◆ WORK TASK
Transcribe the text read from the records, starting with the line containing "NEW YORK OFFICE" and continuing through the end of the records, both ends included. Omit the pictures from the answer.

'''

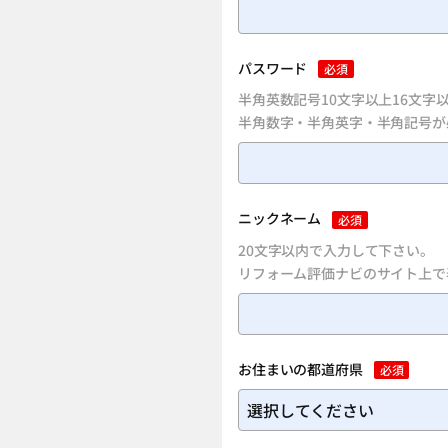
パスワード
必須
半角英数記号10文字以上16文字
半角数字・半角英字・半角記号が
ニックネーム
必須
20文字以内で入力して下さい。
リフォーム評価ナビのサイト上で
お住まいの都道府県
必須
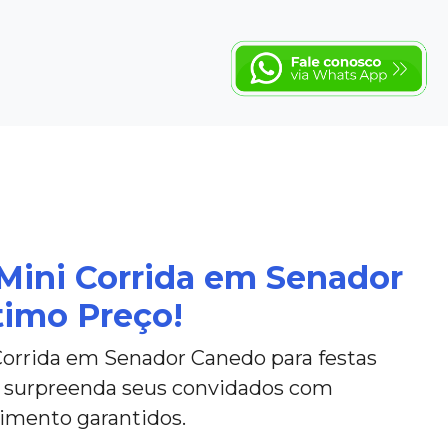
Mini Corrida em Senador
timo Preço!
Corrida em Senador Canedo para festas
 e surpreenda seus convidados com
nimento garantidos.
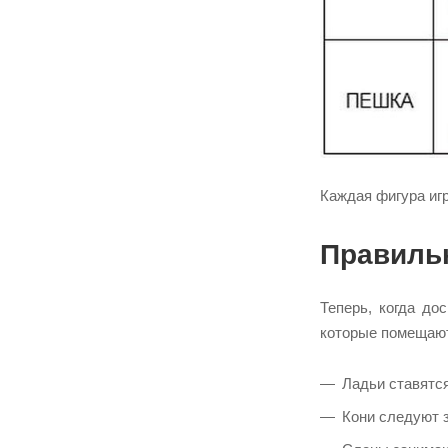
Каждая фигура игр
Правильн
Теперь, когда до
которые помещают
Ладьи ставятся
Кони следуют з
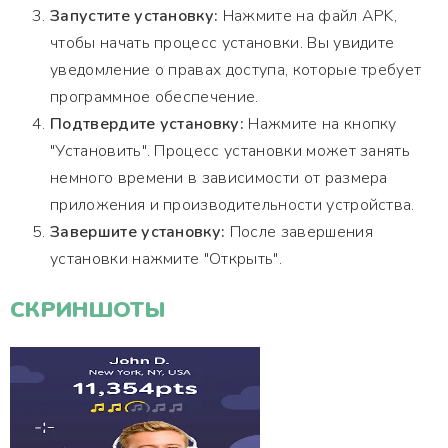
Запустите установку:
Нажмите на файл APK,
чтобы начать процесс установки. Вы увидите
уведомление о правах доступа, которые требует
программное обеспечение.
Подтвердите установку:
Нажмите на кнопку
"Установить". Процесс установки может занять
немного времени в зависимости от размера
приложения и производительности устройства.
Завершите установку:
После завершения
установки нажмите "Открыть".
СКРИНШОТЫ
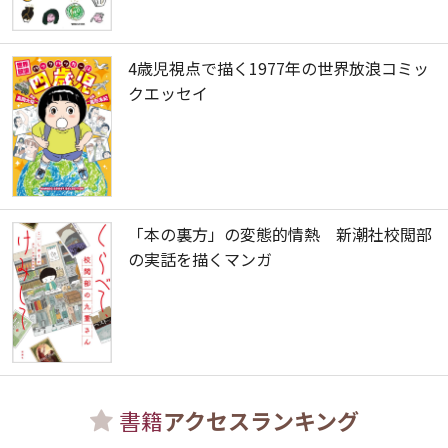
4歳児視点で描く1977年の世界放浪コミッ
クエッセイ
「本の裏方」の変態的情熱 新潮社校閲部
の実話を描くマンガ
書籍
アクセスランキング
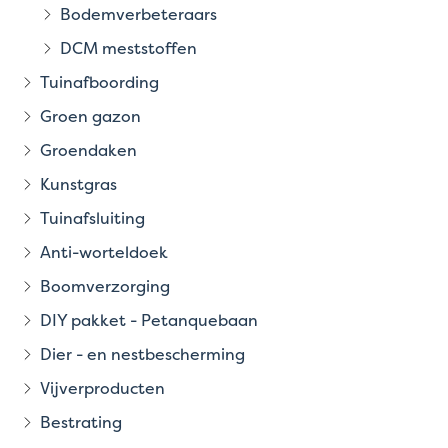
Bodemverbeteraars
DCM meststoffen
Tuinafboording
Groen gazon
Groendaken
Kunstgras
Tuinafsluiting
Anti-worteldoek
Boomverzorging
DIY pakket - Petanquebaan
Dier - en nestbescherming
Vijverproducten
Bestrating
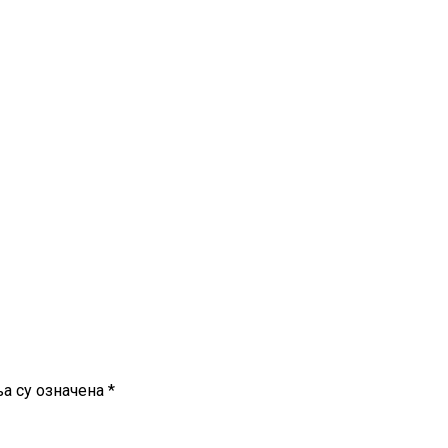
а су означена
*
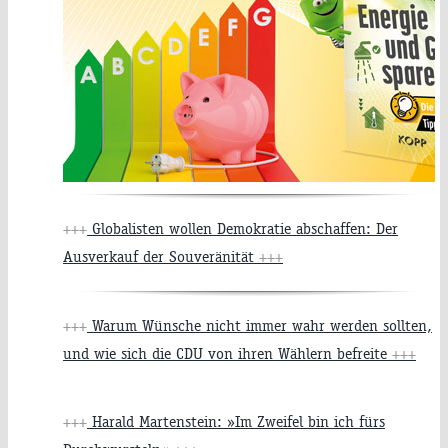
+++
Globalisten wollen Demokratie abschaffen: Der
Ausverkauf der Souveränität
+++
+++
Warum Wünsche nicht immer wahr werden sollten,
und wie sich die CDU von ihren Wählern befreite
+++
+++
Harald Martenstein: »Im Zweifel bin ich fürs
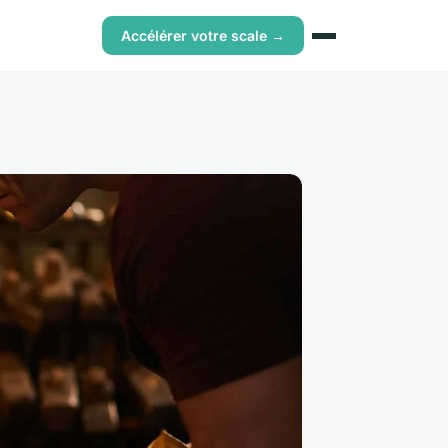
Accélérer votre scale →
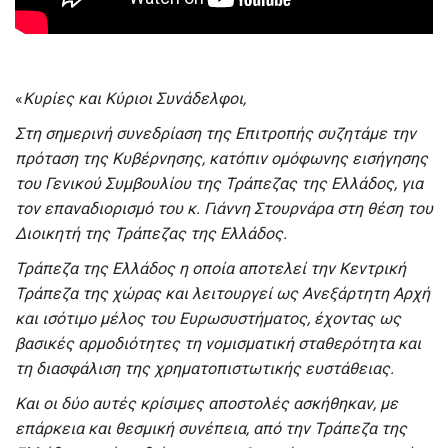
«
Κυρίες και Κύριοι Συνάδελφοι,
Στη σημερινή συνεδρίαση της Επιτροπής συζητάμε την
πρόταση της Κυβέρνησης, κατόπιν ομόφωνης εισήγησης
του Γενικού Συμβουλίου της Τράπεζας της Ελλάδος, για
τον επαναδιορισμό του κ. Γιάννη Στουρνάρα στη θέση του
Διοικητή της Τράπεζας της Ελλάδος.
Τράπεζα της Ελλάδος η οποία αποτελεί την Κεντρική
Τράπεζα της χώρας και λειτουργεί ως Ανεξάρτητη Αρχή
και ισότιμο μέλος του Ευρωσυστήματος, έχοντας ως
βασικές αρμοδιότητες τη νομισματική σταθερότητα και
τη διασφάλιση της χρηματοπιστωτικής ευστάθειας.
Και οι δύο αυτές κρίσιμες αποστολές ασκήθηκαν, με
επάρκεια και θεσμική συνέπεια, από την Τράπεζα της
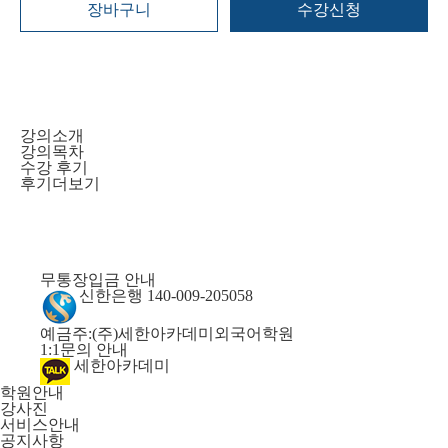
장바구니
수강신청
강의소개
강의목차
수강 후기
후기더보기
무통장입금 안내
신한은행 140-009-205058
예금주:(주)세한아카데미외국어학원
1:1문의 안내
세한아카데미
학원안내
강사진
서비스안내
공지사항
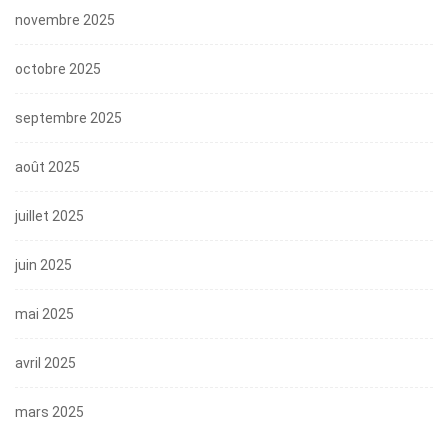
novembre 2025
octobre 2025
septembre 2025
août 2025
juillet 2025
juin 2025
mai 2025
avril 2025
mars 2025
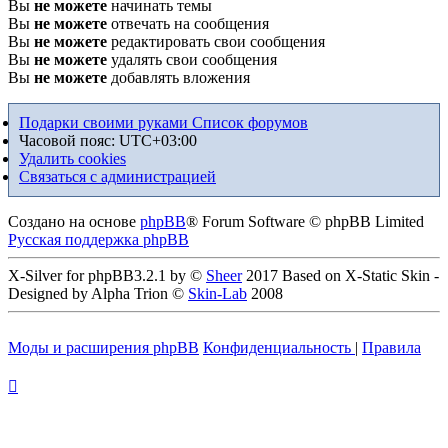
Вы
не можете
начинать темы
Вы
не можете
отвечать на сообщения
Вы
не можете
редактировать свои сообщения
Вы
не можете
удалять свои сообщения
Вы
не можете
добавлять вложения
Подарки своими руками
Список форумов
Часовой пояс:
UTC+03:00
Удалить cookies
Связаться с администрацией
Создано на основе
phpBB
® Forum Software © phpBB Limited
Русская поддержка phpBB
X-Silver for phpBB3.2.1 by ©
Sheer
2017 Based on X-Static Skin -
Designed by Alpha Trion ©
Skin-Lab
2008
Моды и расширения phpBB
Конфиденциальность
|
Правила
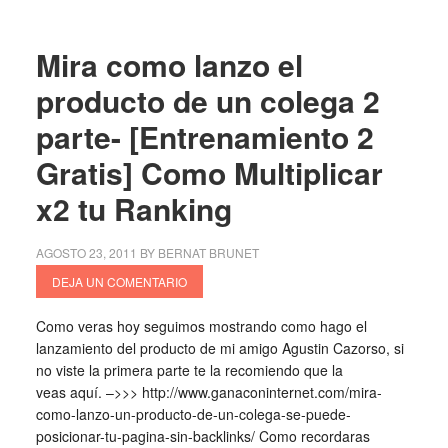
Mira como lanzo el
producto de un colega 2
parte- [Entrenamiento 2
Gratis] Como Multiplicar
x2 tu Ranking
AGOSTO 23, 2011
BY
BERNAT BRUNET
DEJA UN COMENTARIO
Como veras hoy seguimos mostrando como hago el
lanzamiento del producto de mi amigo Agustin Cazorso, si
no viste la primera parte te la recomiendo que la
veas aquí. –>>> http://www.ganaconinternet.com/mira-
como-lanzo-un-producto-de-un-colega-se-puede-
posicionar-tu-pagina-sin-backlinks/ Como recordaras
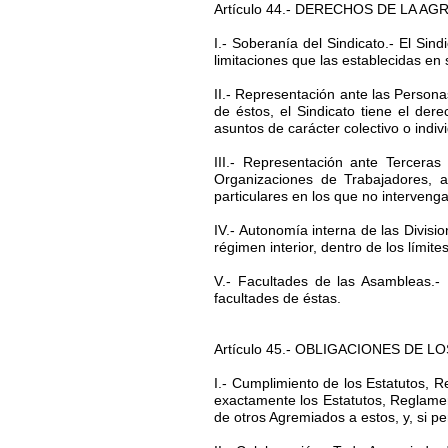
Artículo 44.- DERECHOS DE LA A
I.- Soberanía del Sindicato.- El Sin
limitaciones que las establecidas en
II.- Representación ante las Person
de éstos, el Sindicato tiene el de
asuntos de carácter colectivo o indi
III.- Representación ante Tercera
Organizaciones de Trabajadores, 
particulares en los que no interveng
IV.- Autonomía interna de las Divis
régimen interior, dentro de los límit
V.- Facultades de las Asambleas.-
facultades de éstas.
Artículo 45.- OBLIGACIONES DE 
I.- Cumplimiento de los Estatutos, R
exactamente los Estatutos, Reglamen
de otros Agremiados a estos, y, si p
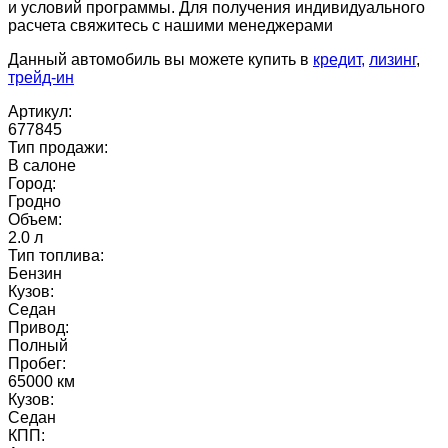
и условий программы. Для получения индивидуального
расчета свяжитесь с нашими менеджерами
Данный автомобиль вы можете купить в
кредит,
лизинг
,
трейд-ин
Артикул:
677845
Тип продажи:
В салоне
Город:
Гродно
Объем:
2.0 л
Тип топлива:
Бензин
Кузов:
Седан
Привод:
Полный
Пробег:
65000 км
Кузов:
Седан
КПП:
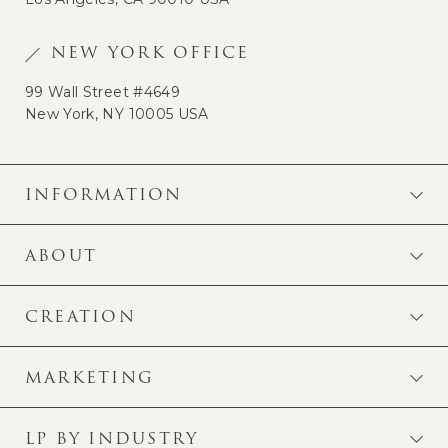
NEW YORK OFFICE
99 Wall Street #4649
New York, NY 10005 USA
INFORMATION
ABOUT
CREATION
MARKETING
LP BY INDUSTRY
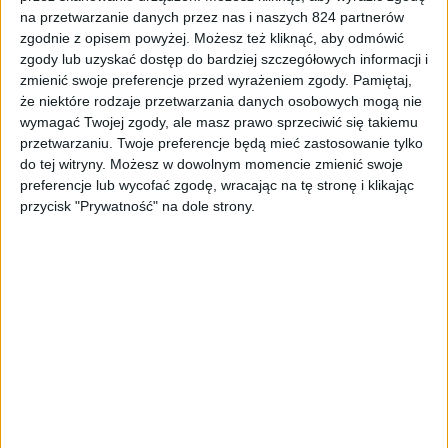
na przetwarzanie danych przez nas i naszych 824 partnerów
Blog
Tablety
zgodnie z opisem powyżej. Możesz też kliknąć, aby odmówić
Budżetowy Apple iPad 9,7 cala, a do tego
zgody lub uzyskać dostęp do bardziej szczegółowych informacji i
zmienić swoje preferencje przed wyrażeniem zgody.
Pamiętaj,
jeszcze Apple Pencil
że niektóre rodzaje przetwarzania danych osobowych mogą nie
wymagać Twojej zgody, ale masz prawo sprzeciwić się takiemu
przetwarzaniu. Twoje preferencje będą mieć zastosowanie tylko
do tej witryny. Możesz w dowolnym momencie zmienić swoje
preferencje lub wycofać zgodę, wracając na tę stronę i klikając
przycisk "Prywatność" na dole strony.
Tablety
Tech
Huawei jeszcze wierzy w tablety. Polska
premiera Huawei MediaPad M3 Lite i
MediaPad T3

'''

◆ EXERCISE SOLUTION
NEW YORK OFFICE
99 Wall Street #4649
New York, NY 10005 USA
INFORMATION
ABOUT
CREATION
MARKETING
LP BY INDUSTRY
na przetwarzanie danych przez nas i naszych 824 partnerów
Blog
Tablety
zgodnie z opisem powyżej. Możesz też kliknąć, aby odmówić
Budżetowy Apple iPad 9,7 cala, a do tego
zgody lub uzyskać dostęp do bardziej szczegółowych informacji i
zmienić swoje preferencje przed wyrażeniem zgody.
Pamiętaj,
jeszcze Apple Pencil
że niektóre rodzaje przetwarzania danych osobowych mogą nie
wymagać Twojej zgody, ale masz prawo sprzeciwić się takiemu
przetwarzaniu. Twoje preferencje będą mieć zastosowanie tylko
do tej witryny. Możesz w dowolnym momencie zmienić swoje
preferencje lub wycofać zgodę, wracając na tę stronę i klikając
przycisk "Prywatność" na dole strony.
Tablety
Tech
Huawei jeszcze wierzy w tablety. Polska
premiera Huawei MediaPad M3 Lite i
MediaPad T3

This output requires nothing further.